Privacy Auditing of Multi-domain Graph Pre-trained Model under Membership Inference Attacks
This work addresses privacy risks for users of multi-domain graph pre-trained models, which are increasingly used in graph foundation models, but it is incremental as it adapts existing MIA techniques to a specific domain.
The paper tackles the challenge of conducting membership inference attacks (MIAs) on multi-domain graph pre-trained models, which are difficult to attack due to reduced overfitting and diverse training data, and proposes MGP-MIA, a framework that amplifies membership signals, constructs shadow models incrementally, and uses similarity-based inference, achieving effective attacks as demonstrated in experiments.

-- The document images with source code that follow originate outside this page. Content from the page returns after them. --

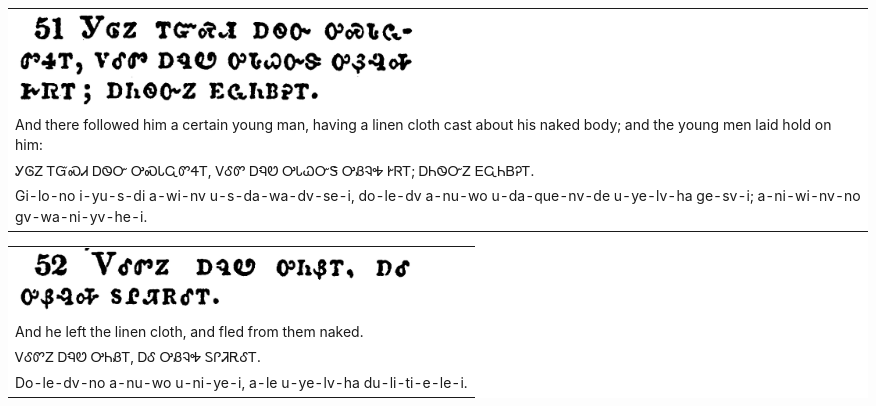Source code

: <table>
<tbody>
<tr class="odd">
<td><a href="021451.png"><img src="021451.png" width="400" /></a></td>
</tr>
<tr class="even">
<td>And there followed him a certain young man, having a linen cloth cast about his naked body; and the young men laid hold on him:</td>
</tr>
<tr class="odd">
<td>ᎩᎶᏃ ᎢᏳᏍᏗ ᎠᏫᏅ ᎤᏍᏓᏩᏛᏎᎢ, ᏙᎴᏛ ᎠᏄᏬ ᎤᏓᏇᏅᏕ ᎤᏰᎸᎭ ᎨᏒᎢ; ᎠᏂᏫᏅᏃ ᎬᏩᏂᏴᎮᎢ.</td>
</tr>
<tr class="even">
<td>Gi-lo-no i-yu-s-di a-wi-nv u-s-da-wa-dv-se-i, do-le-dv a-nu-wo u-da-que-nv-de u-ye-lv-ha ge-sv-i; a-ni-wi-nv-no gv-wa-ni-yv-he-i.</td>
</tr>
</tbody>
</table>

<table>
<tbody>
<tr class="odd">
<td><a href="021452.png"><img src="021452.png" width="400" /></a></td>
</tr>
<tr class="even">
<td>And he left the linen cloth, and fled from them naked.</td>
</tr>
<tr class="odd">
<td>ᏙᎴᏛᏃ ᎠᏄᏬ ᎤᏂᏰᎢ, ᎠᎴ ᎤᏰᎸᎭ ᏚᎵᏘᎡᎴᎢ.</td>
</tr>
<tr class="even">
<td>Do-le-dv-no a-nu-wo u-ni-ye-i, a-le u-ye-lv-ha du-li-ti-e-le-i.</td>
</tr>
</tbody>
</table>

Multi-domain graph pre-training has emerged as a pivotal technique in developing graph foundation models. While it greatly improves the generalization of graph neural networks, its privacy risks under membership inference attacks (MIAs), which aim to identify whether a specific instance was used in training (member), remain largely unexplored. However, effectively conducting MIAs against multi-domain graph pre-trained models is a significant challenge due to: (i) Enhanced Generalization Capability: Multi-domain pre-training reduces the overfitting characteristics commonly exploited by MIAs. (ii) Unrepresentative Shadow Datasets: Diverse training graphs hinder the obtaining of reliable shadow graphs. (iii) Weakened Membership Signals: Embedding-based outputs offer less informative cues than logits for MIAs. To tackle these challenges, we propose MGP-MIA, a novel framework for Membership Inference Attacks against Multi-domain Graph Pre-trained models. Specifically, we first propose a membership signal amplification mechanism that amplifies the overfitting characteristics of target models via machine unlearning. We then design an incremental shadow model construction mechanism that builds a reliable shadow model with limited shadow graphs via incremental learning. Finally, we introduce a similarity-based inference mechanism that identifies members based on their similarity to positive and negative samples. Extensive experiments demonstrate the effectiveness of our proposed MGP-MIA and reveal the privacy risks of multi-domain graph pre-training.